= Assignment Manhunt =

American TV dramatic anthology series (1951–1952)

Assignment Manhunt is an American television dramatic anthology series that was broadcast on NBC from July 14, 1951, to September 1, 1951, and from July 5, 1952, to August 23, 1952, serving as the summer replacement for Your Hit Parade.

==Overview==
Episodes of Assignment Manhunt were adapted from stories of adventure and suspense that had been used in books, films, or magazines. Actors who appeared on the program included Roger De Koven, Paul Langton, Rod Steiger, Gerald S. O'Loughlin, Lonny Chapman, Peggy McCay, Jeff Morrow, Martin Brooks, and Amzie Strickland.

==Episodes==

Partial List of Episodes of Assignment Manhunt
| Date | Episode |
|---|---|
| July 28, 1951 | "The Pipes Are Calling" |
| August 4, 1951 | "Sentence of Death" |
| August 11, 1951 | "The Trap" |
| August 18, 1951 | "Confidential Agent" |
| August 25, 1951 | "Delayed Verdict" |
| September 1, 1951 | "The Good Prospect" |
| July 5, 1952 | "Overdue Account" |

==Production==
Julian Claman was the producer.
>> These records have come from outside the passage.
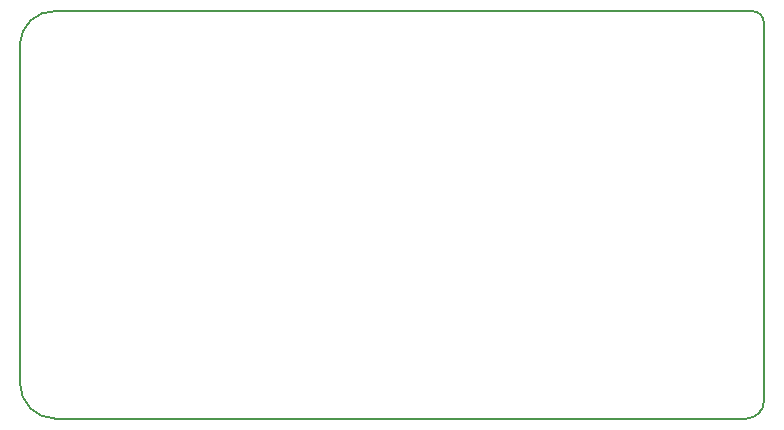
<source format=gm1>
G04 Layer_Color=16711935*
%FSLAX43Y43*%
%MOMM*%
G71*
G01*
G75*
%ADD10C,0.200*%
D10*
X270000Y91500D02*
G03*
X269000Y92500I-1000J0D01*
G01*
X268500Y58000D02*
G03*
X270000Y59504I-2J1502D01*
G01*
X210000Y92500D02*
G03*
X207000Y89700I-100J-2900D01*
G01*
Y61000D02*
G03*
X210000Y58000I3000J0D01*
G01*
X207000Y61000D02*
Y89700D01*
X210000Y92500D02*
X269000D01*
X270000Y59504D02*
Y91500D01*
X210000Y58000D02*
X268500D01*
X270000Y91500D02*
G03*
X269000Y92500I-1000J0D01*
G01*
X268500Y58000D02*
G03*
X270000Y59504I-2J1502D01*
G01*
X210000Y92500D02*
G03*
X207000Y89700I-100J-2900D01*
G01*
Y61000D02*
G03*
X210000Y58000I3000J0D01*
G01*
X207000Y61000D02*
Y89700D01*
X210000Y92500D02*
X269000D01*
X270000Y59504D02*
Y91500D01*
X210000Y58000D02*
X268500D01*
M02*

</source>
Directors included Daniel Petrie, Bill Hobin, and Peter Kass. Sponsored by Lucky Strike cigarettes, the program was broadcast on Saturdays from 10:30 to 11 p.m. Eastern Time. It originated from WNBT. Kinescope recordings of Assignment Manhunt were among films of 15 programs provided by TV networks for viewing by American military forces overseas in 1951. After review by an armed forces committee, films selected were to be shown at military bases, mainly those in the Korean area.

==Critical response==
In a column in The Cincinnati Enquirer, John Caldwell wrote that Assignment Manhunt "is certainly a welcome relief from all the private eyes doing business at other stands this summer". Caldwell compared the program to Dragnet in its use of facts as it recounted pursuit of lawbreakers and in the way it showed policemen "as earnest men doing their job without fanfare". He wrote that although Assignment Manhunt had not reached Dragnet's level of excellence, its stories and production values exceeded those of other crime programs on television.